** Problem **
Format the text lines of the entries below as a JSON list of strings, one string per line, omitting blank lines and the pictures.
Input for this task section start
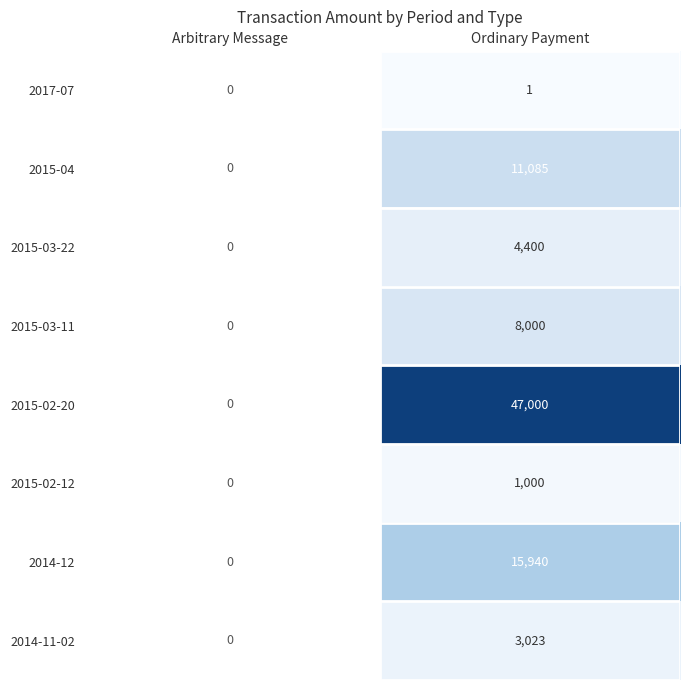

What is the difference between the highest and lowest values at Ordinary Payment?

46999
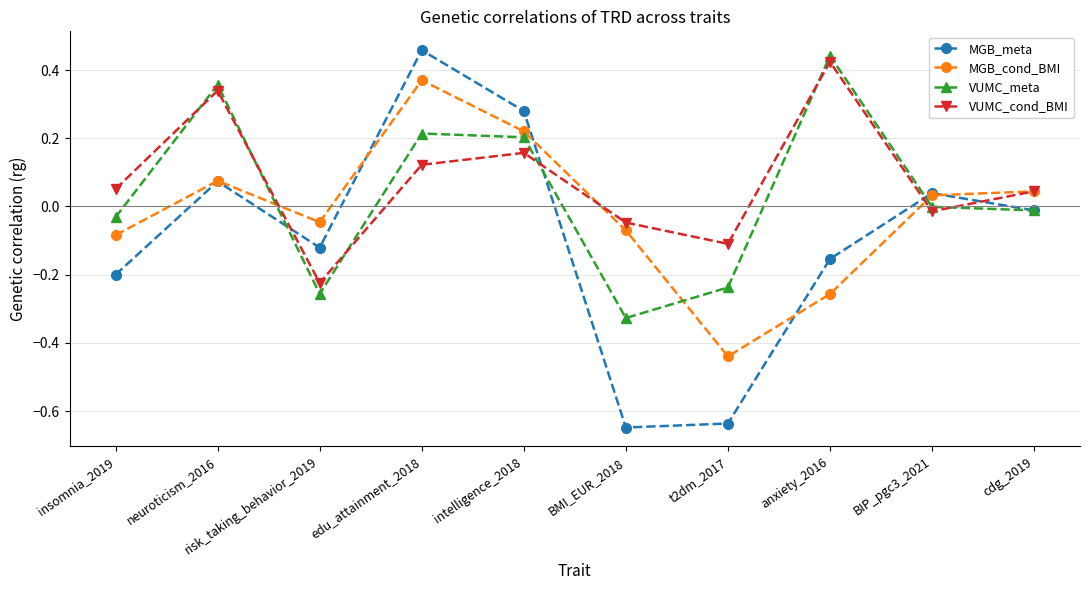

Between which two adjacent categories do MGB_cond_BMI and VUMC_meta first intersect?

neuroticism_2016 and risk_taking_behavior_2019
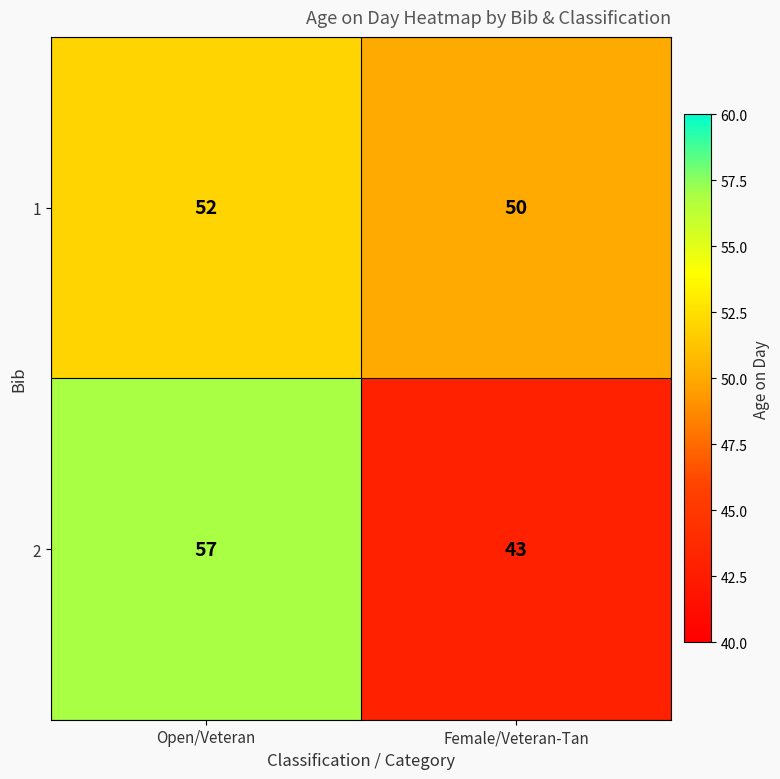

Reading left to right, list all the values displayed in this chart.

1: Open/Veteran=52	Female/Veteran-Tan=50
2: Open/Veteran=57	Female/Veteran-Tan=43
Input for this task section end
** Exercise response **
[
  "What is the difference between the highest and lowest values at Ordinary Payment?",
  "46999",
  "Between which two adjacent categories do MGB_cond_BMI and VUMC_meta first intersect?",
  "neuroticism_2016 and risk_taking_behavior_2019",
  "Reading left to right, list all the values displayed in this chart.",
  "1: Open/Veteran=52\tFemale/Veteran-Tan=50",
  "2: Open/Veteran=57\tFemale/Veteran-Tan=43"
]